The sports injuries that seem to disproportionately affect women include:

  • Tears in the ACL, or anterior cruciate ligament, in the knee, a problem that hits basketball and soccer players especially.
  • Plantar fasciitis, in which activity can cause tiny tears in heel tissue.
  • Compartment syndrome in runners, in which lower leg muscles get too tight for the surrounding space, causing severe pain.
  • Shin splints in runners, in which repetitive stress can lead to pain and even fractures in the lower leg.
  • Kneecap pain.
  • Pain along the outside portion of the leg in the iliotibial band, between the knee and the hip, known as iliotibial band friction syndrome.

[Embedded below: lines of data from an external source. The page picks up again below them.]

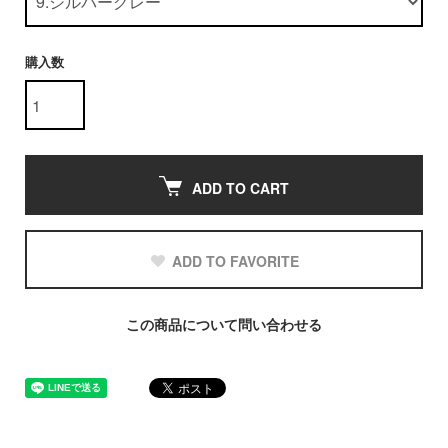
購入数
ADD TO CART
ADD TO FAVORITE
この商品について問い合わせる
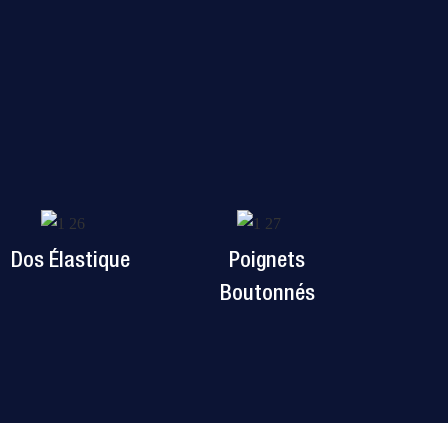
Dos Élastique
Poignets
Boutonnés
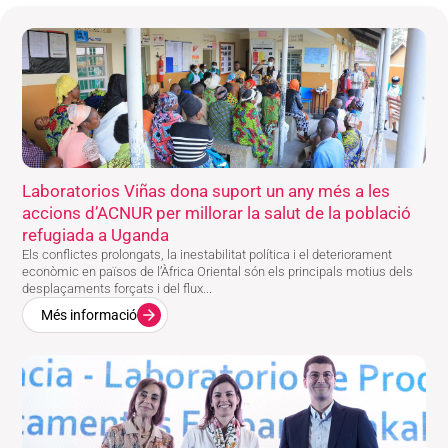
Laboratorios Viñas dona suport un any més a les
accions d’ACNUR per millorar la salut de la població
refugiada a Uganda
Els conflictes prolongats, la inestabilitat política i el deteriorament
econòmic en països de l’Àfrica Oriental són els principals motius dels
desplaçaments forçats i del flux...
Més informació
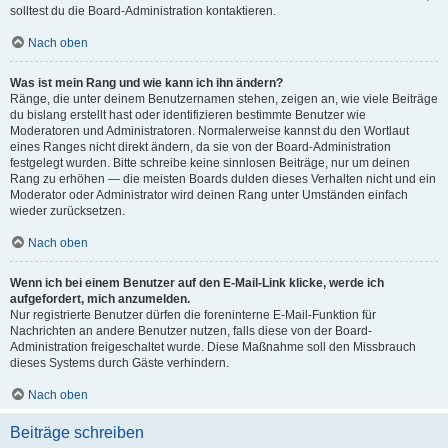
solltest du die Board-Administration kontaktieren.
Nach oben
Was ist mein Rang und wie kann ich ihn ändern?
Ränge, die unter deinem Benutzernamen stehen, zeigen an, wie viele Beiträge
du bislang erstellt hast oder identifizieren bestimmte Benutzer wie
Moderatoren und Administratoren. Normalerweise kannst du den Wortlaut
eines Ranges nicht direkt ändern, da sie von der Board-Administration
festgelegt wurden. Bitte schreibe keine sinnlosen Beiträge, nur um deinen
Rang zu erhöhen — die meisten Boards dulden dieses Verhalten nicht und ein
Moderator oder Administrator wird deinen Rang unter Umständen einfach
wieder zurücksetzen.
Nach oben
Wenn ich bei einem Benutzer auf den E-Mail-Link klicke, werde ich
aufgefordert, mich anzumelden.
Nur registrierte Benutzer dürfen die foreninterne E-Mail-Funktion für
Nachrichten an andere Benutzer nutzen, falls diese von der Board-
Administration freigeschaltet wurde. Diese Maßnahme soll den Missbrauch
dieses Systems durch Gäste verhindern.
Nach oben
Beiträge schreiben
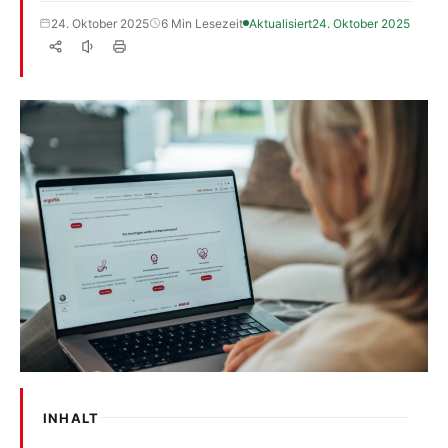
24. Oktober 2025
6 Min Lesezeit
Aktualisiert
24. Oktober 2025
INHALT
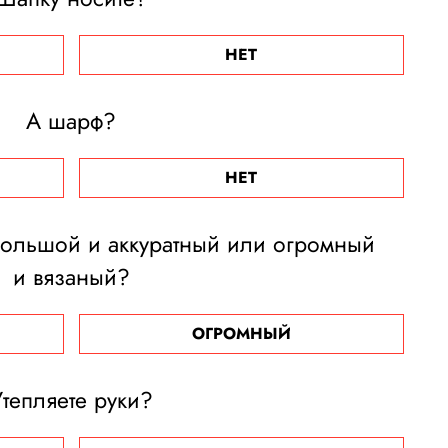
НЕТ
А шарф?
НЕТ
большой и аккуратный или огромный
и вязаный?
ОГРОМНЫЙ
Утепляете руки?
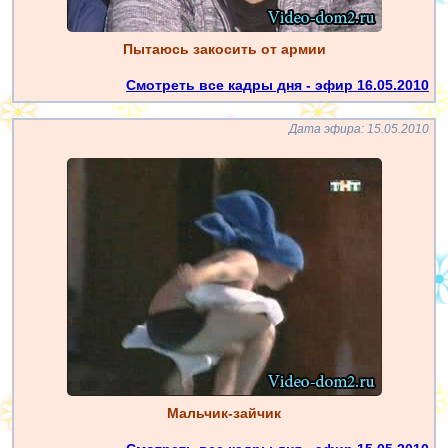
Пытаюсь закосить от армии
Смотреть все кадры дня - эфир 16.05.2010
Дата эфира: 15.05.2010
Мальчик-зайчик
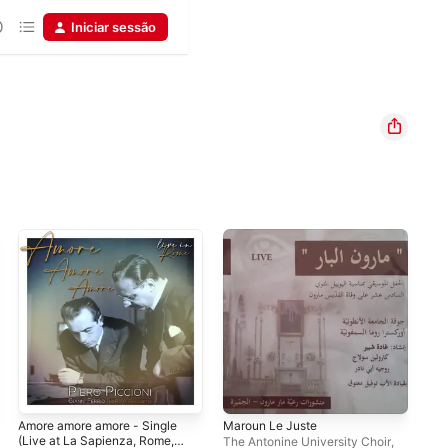
Iniciar sessão
Amore amore amore - Single
Maroun Le Juste
Ver
(Live at La Sapienza, Rome,
(Li
The Antonine University Choir
,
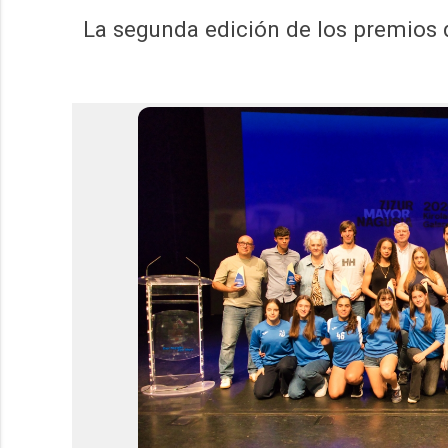
La segunda edición de los premios d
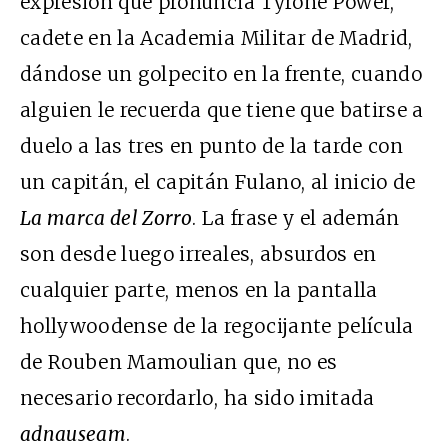
expresión que pronuncia Tyrone Power,
cadete en la Academia Militar de Madrid,
dándose un golpecito en la frente, cuando
alguien le recuerda que tiene que batirse a
duelo a las tres en punto de la tarde con
un capitán, el capitán Fulano, al inicio de
La marca del Zorro
. La frase y el ademán
son desde luego irreales, absurdos en
cualquier parte, menos en la pantalla
hollywoodense de la regocijante película
de Rouben Mamoulian que, no es
necesario recordarlo, ha sido imitada
ad
nauseam
.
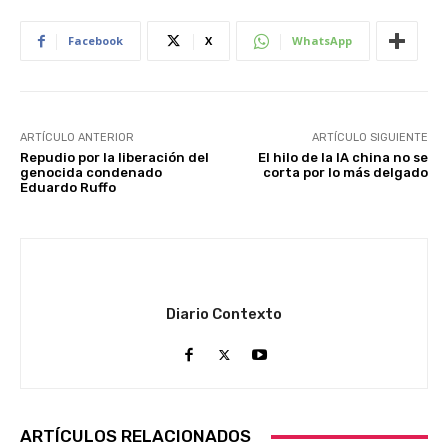
Facebook
X
WhatsApp
ARTÍCULO ANTERIOR
ARTÍCULO SIGUIENTE
Repudio por la liberación del
El hilo de la IA china no se
genocida condenado
corta por lo más delgado
Eduardo Ruffo
Diario Contexto
ARTÍCULOS RELACIONADOS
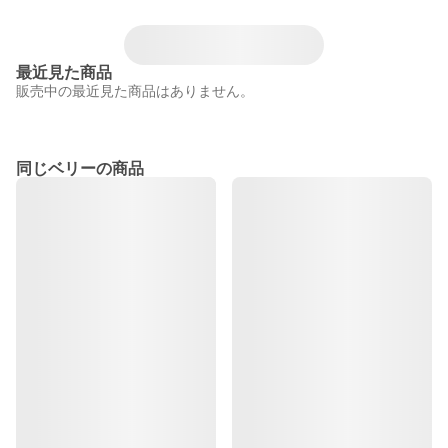
最近見た商品
販売中の最近見た商品はありません。
同じベリーの商品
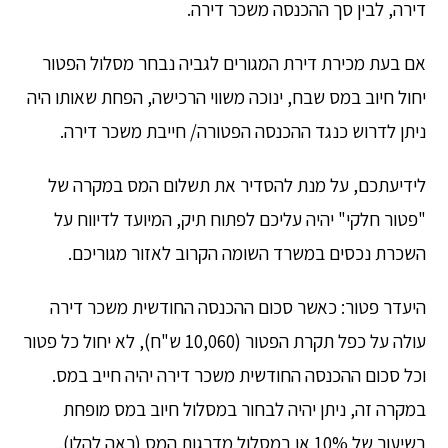
דירה, לבין סך ההכנסה משכר דירה.
אם בעת מכירת דירת המגורים לגביה נבחר מסלול הפטור
יחול חיוב במס שבח, ינוכה משווי הרכישה, הפחת שאותו היה
ניתן לדרוש כנגד ההכנסה הפטורה/ חייבת משכר דירה.
לידיעתכם, על מנת להסדיר את תשלום המס במקרה של
"פטור חלקי" יהיה עליכם לפתוח תיק, המיועד לדיווח על
השכרת נכסים במשרד השומה הקרוב לאזור מגוריכם.
היעדר פטור: כאשר סכום ההכנסה החודשית משכר דירה
עולה על כפל תקרת הפטור (10,060 ש"ח), לא יחול כל פטור
וכל סכום ההכנסה החודשית משכר דירה יהיה חייב במס.
במקרה זה, ניתן יהיה לבחור במסלול חיוב במס מופחת
בשיעור של 10% או במסלול מדרגות המס (ראה להלן).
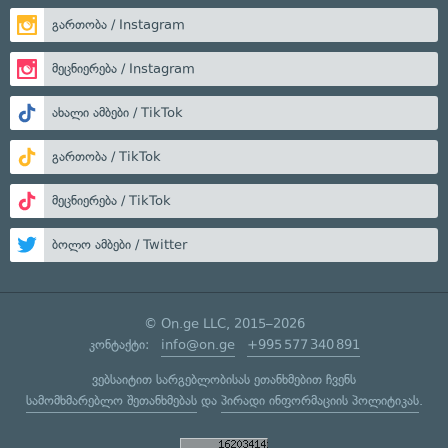
გართობა / Instagram
მეცნიერება / Instagram
ახალი ამბები / TikTok
გართობა / TikTok
მეცნიერება / TikTok
ბოლო ამბები / Twitter
© On.ge LLC, 2015–2026
კონტაქტი:
info@on.ge
+995 577 340 891
ვებსაიტით სარგებლობისას ეთანხმებით ჩვენს
სამომხმარებლო შეთანხმებას
და
პირადი ინფორმაციის პოლიტიკას
.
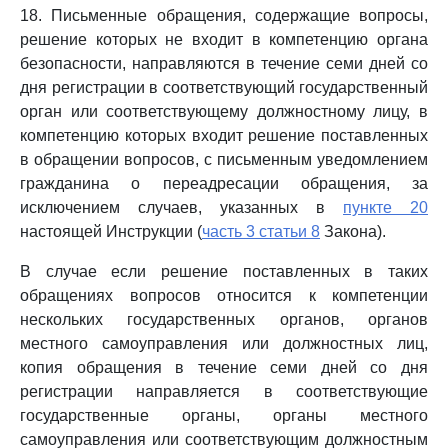
18. Письменные обращения, содержащие вопросы,
решение которых не входит в компетенцию органа
безопасности, направляются в течение семи дней со
дня регистрации в соответствующий государственный
орган или соответствующему должностному лицу, в
компетенцию которых входит решение поставленных
в обращении вопросов, с письменным уведомлением
гражданина о переадресации обращения, за
исключением случаев, указанных в
пункте 20
настоящей Инструкции (
часть 3 статьи 8
Закона).
В случае если решение поставленных в таких
обращениях вопросов относится к компетенции
нескольких государственных органов, органов
местного самоуправления или должностных лиц,
копия обращения в течение семи дней со дня
регистрации направляется в соответствующие
государственные органы, органы местного
самоуправления или соответствующим должностным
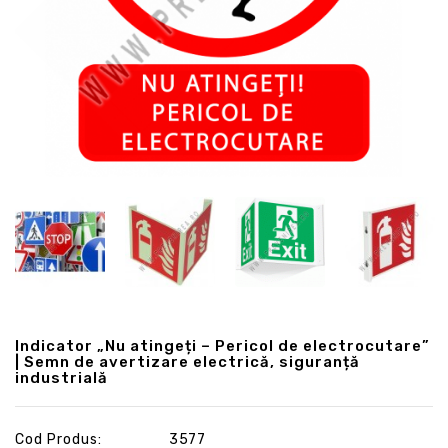
Indicator „Nu atingeți – Pericol de electrocutare”
| Semn de avertizare electrică, siguranță
industrială
Cod Produs:
3577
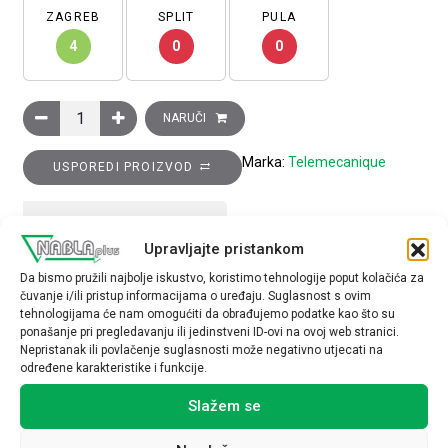
ZAGREB
SPLIT
PULA
4
0
0
Induktivni senzor XS6 M30–D 62 mm–mjed–Sn 15 mm - 12.. 48
NARUČI
Marka:
Telemecanique
USPOREDI PROIZVOD
TEHNIČKE SPECIFIKACIJE
Upravljajte pristankom
Da bismo pružili najbolje iskustvo, koristimo tehnologije poput kolačića za
čuvanje i/ili pristup informacijama o uređaju. Suglasnost s ovim
tehnologijama će nam omogućiti da obrađujemo podatke kao što su
ponašanje pri pregledavanju ili jedinstveni ID-ovi na ovoj web stranici.
Nepristanak ili povlačenje suglasnosti može negativno utjecati na
određene karakteristike i funkcije.
Povezani proizvodi
Slažem se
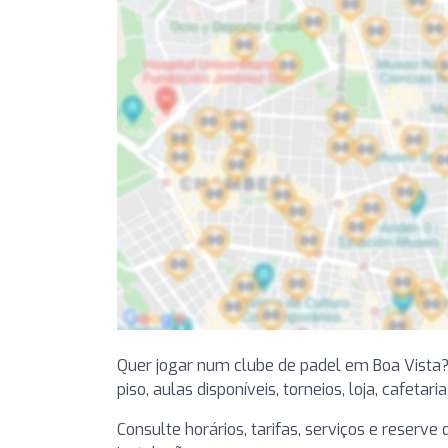
Quer jogar num clube de padel em Boa Vista
piso, aulas disponíveis, torneios, loja, cafetari
Consulte horários, tarifas, serviços e reserv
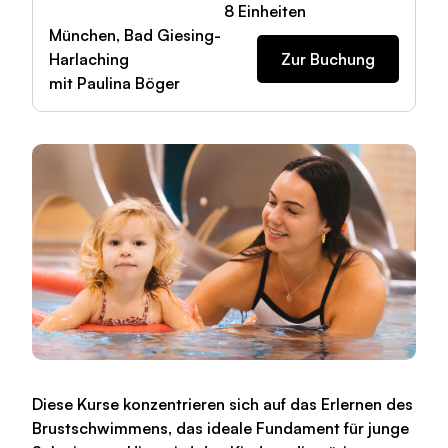
8 Einheiten
München, Bad Giesing-
Harlaching
Zur Buchung
mit Paulina Böger
Diese Kurse konzentrieren sich auf das Erlernen des
Brustschwimmens, das ideale Fundament für junge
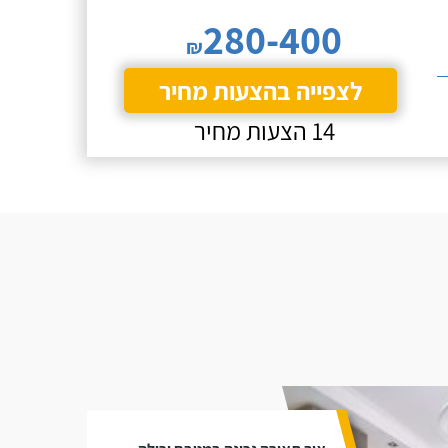
280-400
₪
לצפייה בהצעות מחיר
14 הצעות מחיר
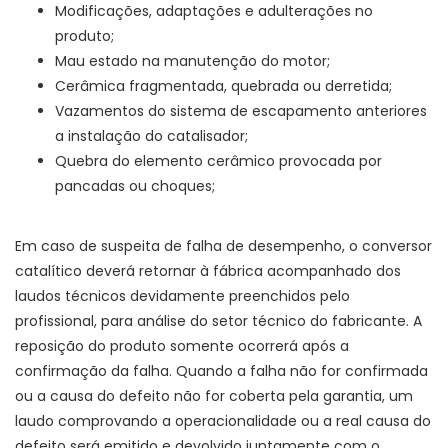
Modificações, adaptações e adulterações no
produto;
Mau estado na manutenção do motor;
Cerâmica fragmentada, quebrada ou derretida;
Vazamentos do sistema de escapamento anteriores
a instalação do catalisador;
Quebra do elemento cerâmico provocada por
pancadas ou choques;
Em caso de suspeita de falha de desempenho, o conversor
catalítico deverá retornar à fábrica acompanhado dos
laudos técnicos devidamente preenchidos pelo
profissional, para análise do setor técnico do fabricante. A
reposição do produto somente ocorrerá após a
confirmação da falha. Quando a falha não for confirmada
ou a causa do defeito não for coberta pela garantia, um
laudo comprovando a operacionalidade ou a real causa do
defeito será emitido e devolvido juntamente com o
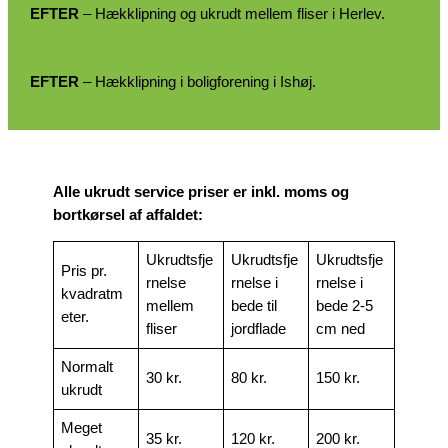
EFTER
– Hækklipning og ukrudt mellem fliser i Herlev.
EFTER
– Hækklipning i boligforening i Ishøj.
Alle ukrudt service priser er inkl. moms og
bortkørsel af affaldet:
Ukrudtsfje
Ukrudtsfje
Ukrudtsfje
Pris pr.
rnelse
rnelse i
rnelse i
kvadratm
mellem
bede til
bede 2-5
eter.
fliser
jordflade
cm ned
Normalt
30 kr.
80 kr.
150 kr.
ukrudt
Meget
35 kr.
120 kr.
200 kr.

Women’s knees are more vulnerable than men’s because the “Q-angle” – the angle between the hip and the knee – is greater in women than in men. While wide hips are good for childbearing, they mean there is more stress on the knee in moves like landing from a jump and twisting. This torque can shred the ACL, a ligament that helps stabilize the knee. This is a major reason why female athletes have four times more ACL tears than men do, said Dr. George Theodore, a Red Sox team physician and sports medicine specialist at Massachusetts General Hospital.

Making matters worse for women’s knees, especially among basketball players, is that women tend to “cut,” or suddenly change direction, differently from men, said Micheli.

“There’s more of a tendency for women to change direction on just one foot, maybe because of the width of the pelvis, while men often use two feet.”

Wider hips also mean that there may be more “pull” on the kneecap, which can cause pain when running uphill. Kneecap cartilage also seems to wear down more in women than in men. And women’s kneecaps slide around more from side to side, in part because women have more estrogen, which can make women’s ligaments more flexible than men’s.

Fortunately, solutions exist for these problems. One is better coaching for females – to teach them how to run, jump, land, and twist safely. Another is orthotics, devices that can be put in shoes to minimize stress on knee, ankle, and hip joints. And, of course, everyone should use appropriate safety equipment, such as thicker mats for gymnasts, helmets for cyclists, and headgear in soccer, which obviously benefit men as well as women.

Strength training, or weight lifting, is an absolute must for female athletes, just as for males, though the emphasis may be on different muscle groups. To help prevent knee injuries, for instance, female athletes need to work extra hard to build up a muscle on the inside of the knee called the vastus medialis and to build up hamstring muscles on the back of the thigh.

“We can’t really change people’s anatomy, but we can rebalance muscles with proper stretching, strength training, and orthotics,” said Theodore of Mass. General.

It’s clear that physical differences are not a reason to keep women from sports or from playing just as hard as men, said Laura Pappano, coauthor with Eileen McDonagh of “Playing with the Boys: Why Separate is Not Equal in Sports.” Pappano said her daughter, now 13, was told that girls play nine-hole golf while boys play a full 18.

“The idea that women are doomed because of injuries is just absurd,” Pappano said. “The whole ‘girls will get hurt’ argument has done more to limit women than anything else.”

I couldn’t agree more. Regardless of your gender, get out there and play hard. But train hard, too. And be sure to get the excellent coaching you need to keep you safe.